**Exercise materials:**
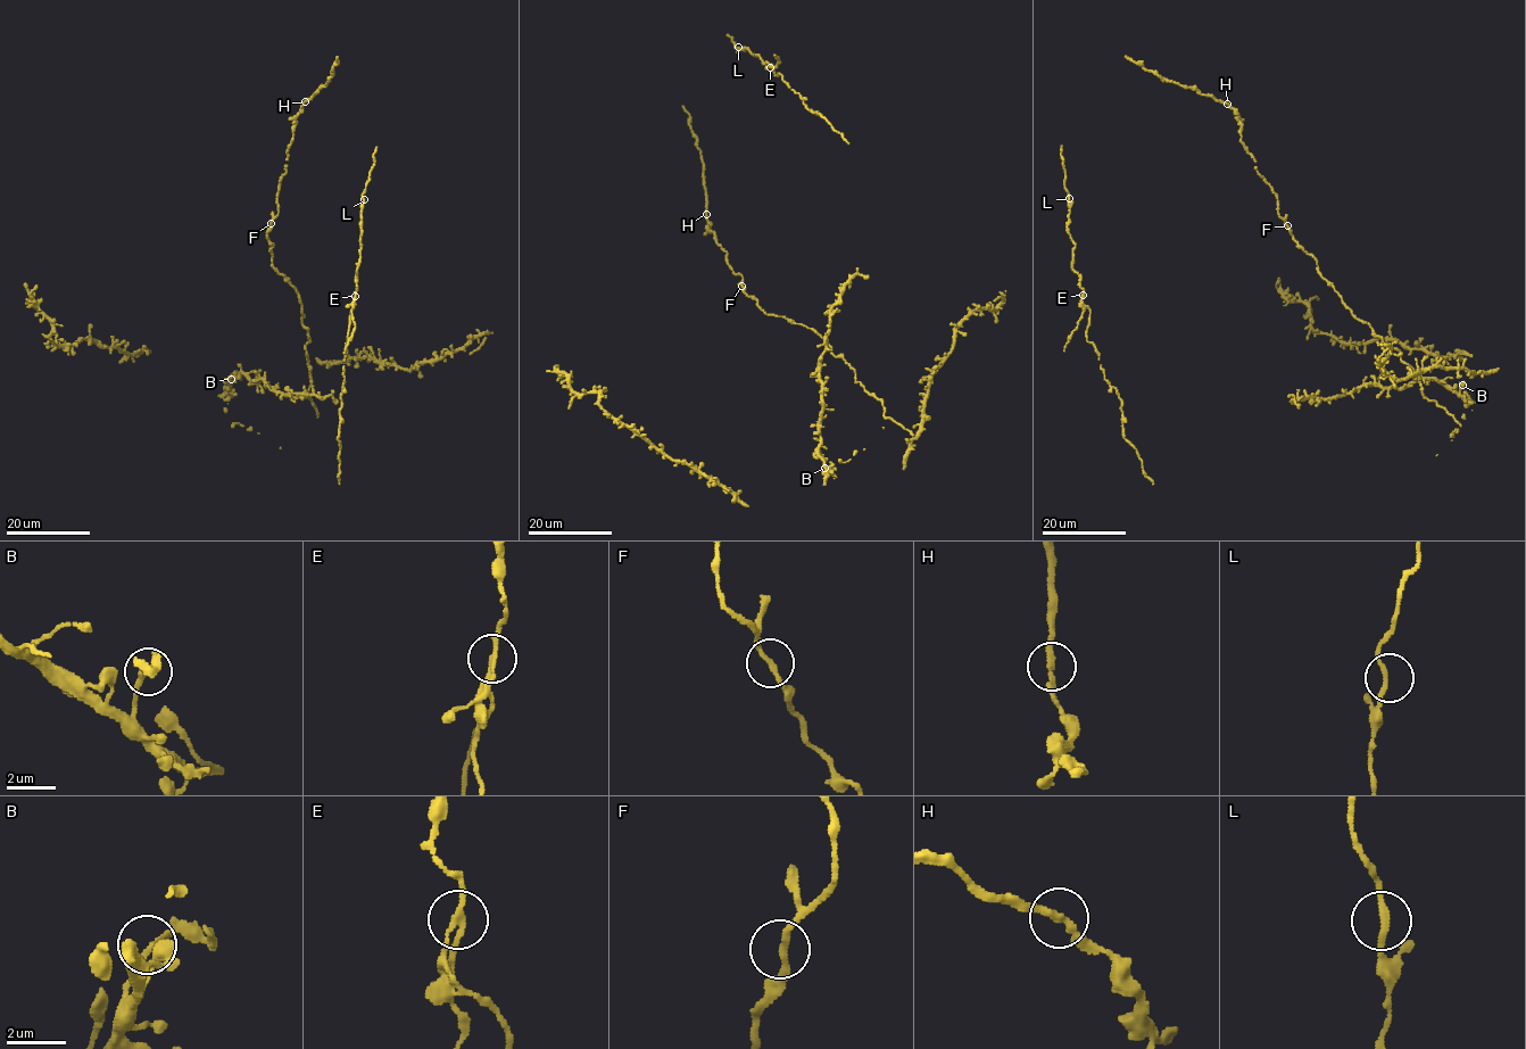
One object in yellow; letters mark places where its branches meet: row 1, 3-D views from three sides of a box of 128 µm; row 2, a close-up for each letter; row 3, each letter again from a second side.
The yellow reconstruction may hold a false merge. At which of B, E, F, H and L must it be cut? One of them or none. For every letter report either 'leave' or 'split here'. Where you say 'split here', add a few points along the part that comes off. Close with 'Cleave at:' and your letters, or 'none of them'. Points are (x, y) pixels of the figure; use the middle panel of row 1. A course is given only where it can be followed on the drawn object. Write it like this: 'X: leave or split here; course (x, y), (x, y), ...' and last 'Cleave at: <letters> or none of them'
B: leave
E: split here; course (770, 66), (773, 69), (780, 63), (774, 55)
F: leave
H: leave
L: leave
Cleave at: E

**What you are asked to do:**
Write the records out again in full, exactly, and skip every picture.

**Output:**
One object in yellow; letters mark places where its branches meet: row 1, 3-D views from three sides of a box of 128 µm; row 2, a close-up for each letter; row 3, each letter again from a second side.
The yellow reconstruction may hold a false merge. At which of B, E, F, H and L must it be cut? One of them or none. For every letter report either 'leave' or 'split here'. Where you say 'split here', add a few points along the part that comes off. Close with 'Cleave at:' and your letters, or 'none of them'. Points are (x, y) pixels of the figure; use the middle panel of row 1. A course is given only where it can be followed on the drawn object. Write it like this: 'X: leave or split here; course (x, y), (x, y), ...' and last 'Cleave at: <letters> or none of them'
B: leave
E: split here; course (770, 66), (773, 69), (780, 63), (774, 55)
F: leave
H: leave
L: leave
Cleave at: E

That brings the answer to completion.